DaBoba SDSU brings a Taiwanese-style boba program to College Area at 5824 Montezuma Rd, Suite 140, San Diego, CA 92115, directly adjacent to the San Diego State University campus. Every tea is hand-shaken to order rather than batch-brewed, and the tapioca pearls are cooked in small batches throughout the day to maintain a soft, chewy texture that hardens in pre-made versions. The Roasted Brown Sugar Pearl Milk Tea is the menu anchor — a caramelized brown sugar syrup swirled into fresh milk with warm tapioca pearls — and the Brown Sugar Series extends into fresh milk, oolong, and jasmine green tea bases. Cheese tea builds layer a salted cream foam over chilled tea, creating a two-texture drink that separates DaBoba from the syrup-heavy boba chains. The Montezuma Road location sits within the South Campus Plaza retail cluster that also includes Woodstock's Pizza SDSU, making it part of the primary food court serving the residence-hall population on the south side of campus.

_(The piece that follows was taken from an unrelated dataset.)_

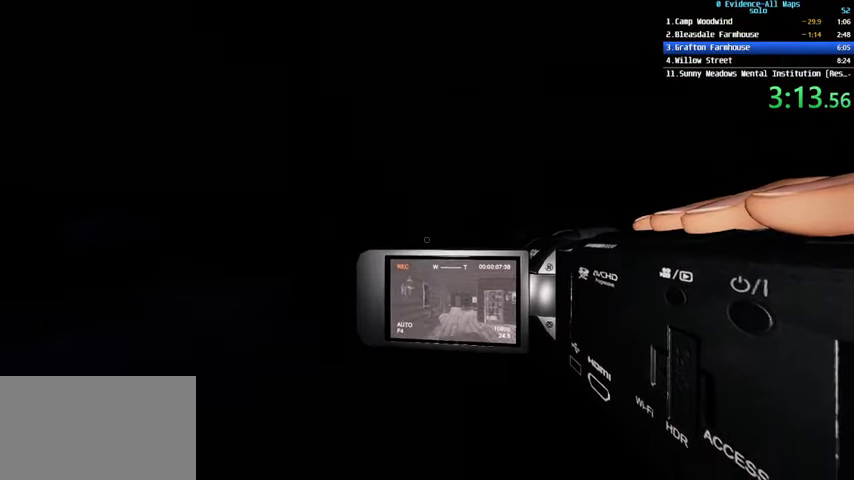
{"keys": ["w"], "mouse": [], "events": [[167, "shift", "up"], [400, "a", "down"], [400, "d", "up"], [434, "a", "up"]]}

SDSU students account for the core customer base, and the afternoon-to-evening hours align with post-class foot traffic flowing south from campus along College Avenue and Montezuma Road. Fruit teas use real passion fruit, mango, and lychee rather than powdered concentrates, and the yogurt smoothie line blends fresh fruit into a probiotic yogurt base. An iced Vietnamese coffee option crosses the menu into the ca phe sua da tradition, using a dark roast drip over condensed milk — a nod to the broader El Cajon Boulevard Vietnamese coffee corridor a few blocks south. The shop opened in late 2025 as part of DaBoba's U.S. expansion from its Taiwanese headquarters, and this College Area storefront is its San Diego flagship. SDSU event nights and Aztec game days push foot traffic through the Montezuma corridor, and the late-evening closing time catches the post-dinner crowd heading back from Chuy's Taco Shop and the surrounding College Area taco circuit. Japanese Oolong Milk Tea and Thai Milk Tea round out the classic milk tea section, each built on loose-leaf tea steeped in-house rather than poured from a pre-mixed concentrate.